Question

By vector methods, find the cosine of the angle between the lines (x - 1)/(3) = (y - 0.5)/(2) = z and x = y = z

Answer 1

Answer:

The angle between the lines $\frac{x-1}{3}= \frac{y-0.5}{2}=\frac{z-0}{1}$ and $\frac{x-0}{1}= \frac{y-0}{1}=\frac{z-0}{1}$ is $\sqrt{\frac{6}{7}}$

Step-by-step explanation:

The equation of a line with direction vector $\vec{d}=(l,m.n)$ that passes through the point $(x_{1},y_{1},z_{1})$ is given by the formula

$\frac{x-x_{1}}{l}= \frac{y-x_{1}}{m}=\frac{z-z_{1}}{n},$ where l,m, and n are non-zero real numbers.
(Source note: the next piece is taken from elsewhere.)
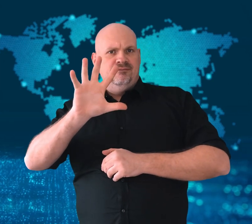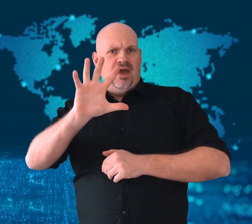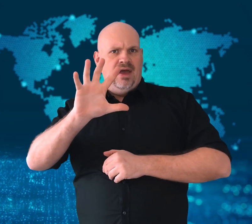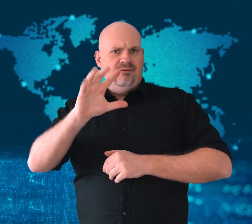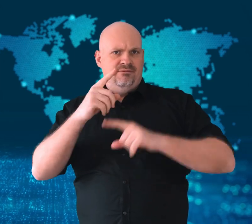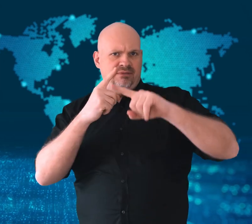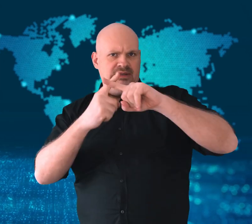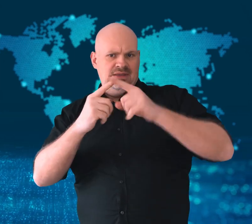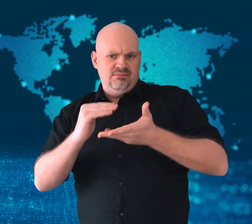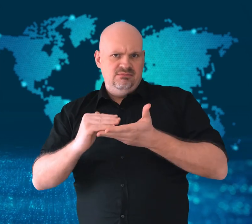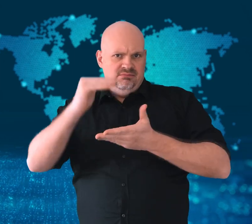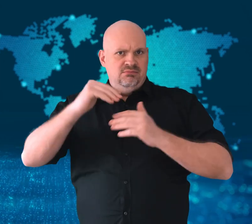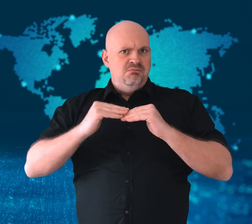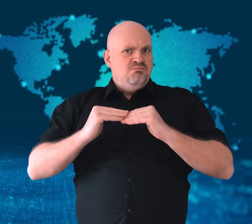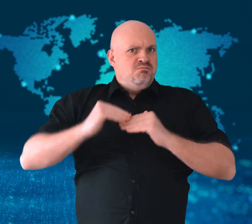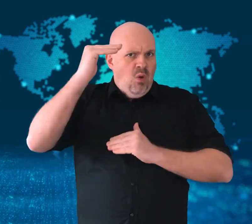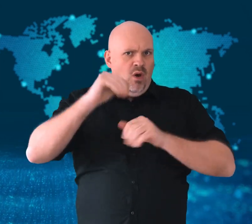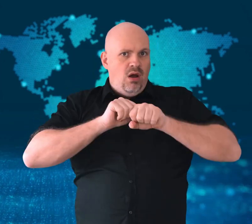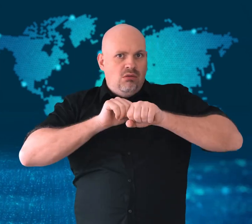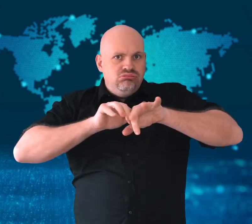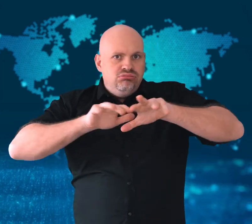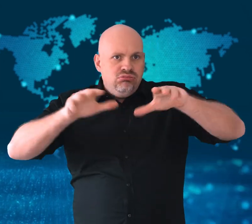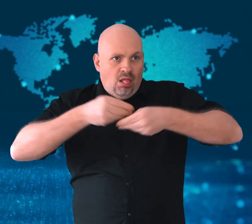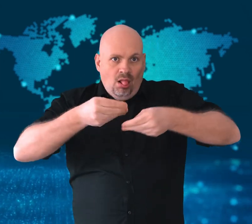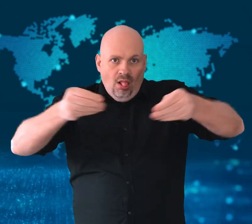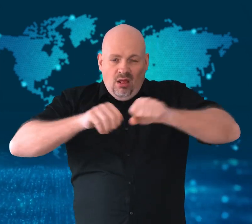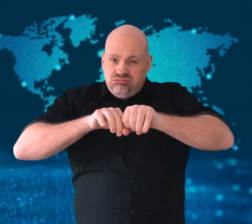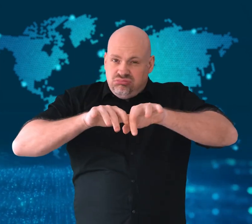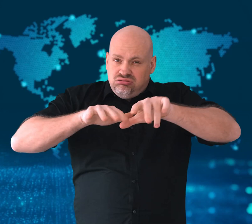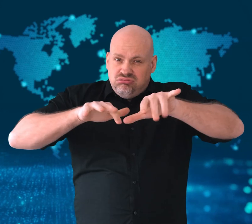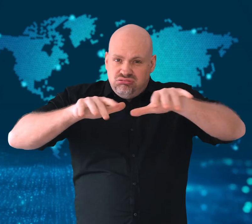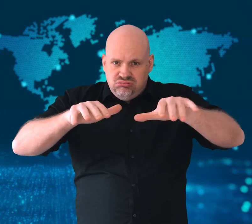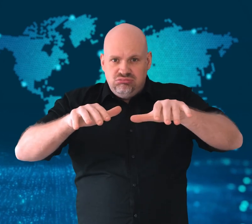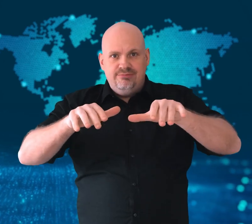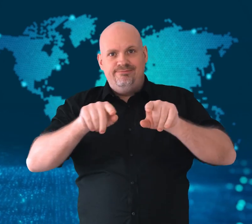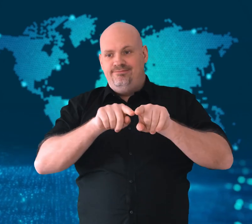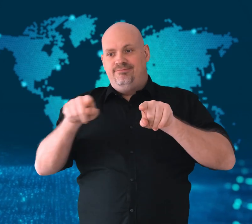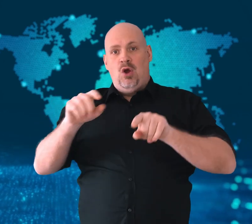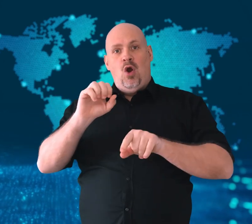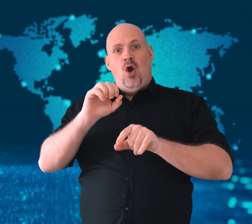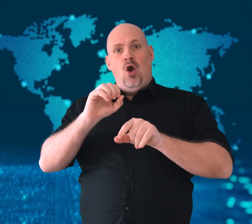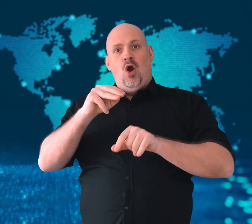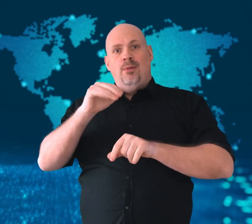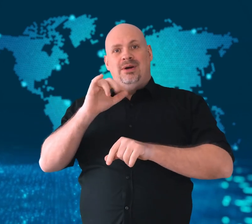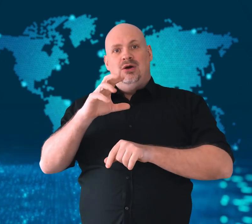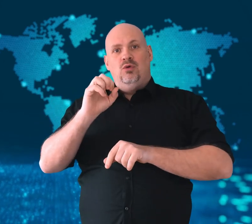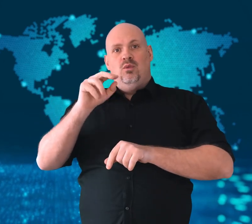The variant is increasing in several countries,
This is called the symmetric equations of the line.

The angle between two lines $\frac{x-x_{1}}{l_{1} }= \frac{y-y_{1}}{m_{1} }=\frac{z-z_{1}}{n_{1}}$ and $\frac{x-x_{2}}{l_{2} }= \frac{y-y_{2}}{m_{2} }=\frac{z-z_{2}}{n_{2}}$ equal the angle subtended by direction vectors, $d_{1}$ and $d_{2}$ of the lines

$cos (\theta)=\frac{\vec{d_{1}}\cdot\vec{d_{2}}}{|\vec{d_{1}}|\cdot|\vec{d_{2}}|}=\frac{l_{1} \cdot\l_{2}+m_{1} \cdot\ m_{2}+n_{1} \cdot\ n_{2}}{\sqrt{l_{1}^{2}+m_{1}^{2}+n_{1}^{2}} \cdot \sqrt{l_{2}^{2}+m_{2}^{2}+n_{2}^{2}}}$

Given that

$\frac{x-1}{3}= \frac{y-0.5}{2}=\frac{z-0}{1}$ and $\frac{x-0}{1}= \frac{y-0}{1}=\frac{z-0}{1}$

$l_{1}=3, m_{1}=2,n_{1}=1\\ l_{2}=1, m_{2}=1,n_{2}=1$

We can use the formula above to find the cosine of the angle between the lines

$cos(\theta)=\frac{3 \cdot 1+2 \cdot 1 +1 \cdot 1}{\sqrt{3^{2}+2^{2}+1^{2}} \cdot \sqrt{1^{2}+1^{2}+1^{2}}} = \sqrt{\frac{6}{7}}$